Denbury Resources operates primarily in Mississippi, Alabama, Louisiana and
Texas.
“The cheap oil is all gone – it’s a peak oil issue,” Roberts said. “It’s important to get all the oil out of the ground you can, especially in friendly places like the southern United States.
“They are very interested in increasing production from these older fields,” he noted. “And they are happy to register these sites as sequestration sites.”
Roberts said his company negotiates for new sources of CO2 supply in addition to Jackson Dome, and operates a transmission system for its tertiary recovery projects.
“We move about 500 million cubic feet of CO2 a day and plan to increase that to one billion,” he said. “We’re flooding a dozen fields.
“Just with the sources we’re negotiating with now and with the new-builds, we could probably produce man-made resources of up to 2 Bcf/day,” he added.
Needed: Geologists to the Debate
While Roberts is enthused about CO2 injection for enhanced oil recovery, he’s less optimistic about carbon sequestration to combat emissions.
“The whole idea of capturing CO2– if you look at what’s going on around the world, the amount that’s likely to be sequestered is just a drop in the bucket,” he observed.
Sequestration also will contend with both technical and legal issues: “The legal definition of where the gas goes is a problem, unless you own the land for many miles in every direction, ” he said.
Despite the many challenges, CO2 injection for enhanced recovery and sequestration probably will attract even more attention in the coming months and years.
“In a sense we’re not very far down the track, but now everyone is becoming concerned,” Drahovzal said. “And they’re so concerned that they want answers tomorrow.
“All of a sudden, there’s a lot of money being thrown at this thing,” he added.
And it’s clear the future of CO2 injection will require a large number of well-trained, specialized geologists who understand reservoirs.
“The geologists need to get involved in the debate,” Roberts said.
“Most people involved in CO2injection are not geologists and don’t understand what happens when you inject it into the ground,” he observed.
That’s becoming a problem as CO2 legislation emerges without input from the larger scientific community.

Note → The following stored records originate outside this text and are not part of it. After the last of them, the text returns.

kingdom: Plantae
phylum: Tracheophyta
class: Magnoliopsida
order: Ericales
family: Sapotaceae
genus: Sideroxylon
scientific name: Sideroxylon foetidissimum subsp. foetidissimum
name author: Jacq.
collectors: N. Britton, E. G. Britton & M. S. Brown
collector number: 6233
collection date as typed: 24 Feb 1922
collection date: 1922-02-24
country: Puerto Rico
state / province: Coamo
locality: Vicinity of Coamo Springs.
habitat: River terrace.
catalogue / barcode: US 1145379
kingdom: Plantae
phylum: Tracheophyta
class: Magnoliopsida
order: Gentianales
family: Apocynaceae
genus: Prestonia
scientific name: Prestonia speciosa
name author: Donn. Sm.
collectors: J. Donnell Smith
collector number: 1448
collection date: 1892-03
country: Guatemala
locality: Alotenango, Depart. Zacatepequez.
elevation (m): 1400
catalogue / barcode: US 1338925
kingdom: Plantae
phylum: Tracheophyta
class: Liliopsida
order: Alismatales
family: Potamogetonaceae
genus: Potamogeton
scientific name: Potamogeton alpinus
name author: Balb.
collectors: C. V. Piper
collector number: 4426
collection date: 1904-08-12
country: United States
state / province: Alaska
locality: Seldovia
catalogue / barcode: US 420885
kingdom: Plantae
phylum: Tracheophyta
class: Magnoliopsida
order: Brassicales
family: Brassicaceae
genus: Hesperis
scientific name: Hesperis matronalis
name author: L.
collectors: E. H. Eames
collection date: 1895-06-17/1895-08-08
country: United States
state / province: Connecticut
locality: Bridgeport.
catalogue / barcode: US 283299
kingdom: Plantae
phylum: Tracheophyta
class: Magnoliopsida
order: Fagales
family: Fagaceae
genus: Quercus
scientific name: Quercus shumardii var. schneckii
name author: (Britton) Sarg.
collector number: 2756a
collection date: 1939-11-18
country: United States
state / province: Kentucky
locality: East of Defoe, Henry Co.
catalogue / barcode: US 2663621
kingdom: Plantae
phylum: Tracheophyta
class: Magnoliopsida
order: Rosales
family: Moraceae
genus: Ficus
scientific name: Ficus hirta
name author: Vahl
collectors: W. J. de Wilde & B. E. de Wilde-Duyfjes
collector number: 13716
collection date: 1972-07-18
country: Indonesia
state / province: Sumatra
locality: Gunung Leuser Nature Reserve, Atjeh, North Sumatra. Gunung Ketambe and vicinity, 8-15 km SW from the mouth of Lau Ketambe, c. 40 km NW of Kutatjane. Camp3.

“Ordinary people don’t understand the physical world, yet they’re making rules and passing laws based on that lack of knowledge,” Roberts said.
Drahovzal recalled listening to a speaker who claimed research into CO2 injection and sequestration is today’s equivalent of the nuclear research Manhattan Project.
“That may be overblown,” he said, “but it’s going to take a lot of really high-tech people in both engineering and geology to make this thing go.”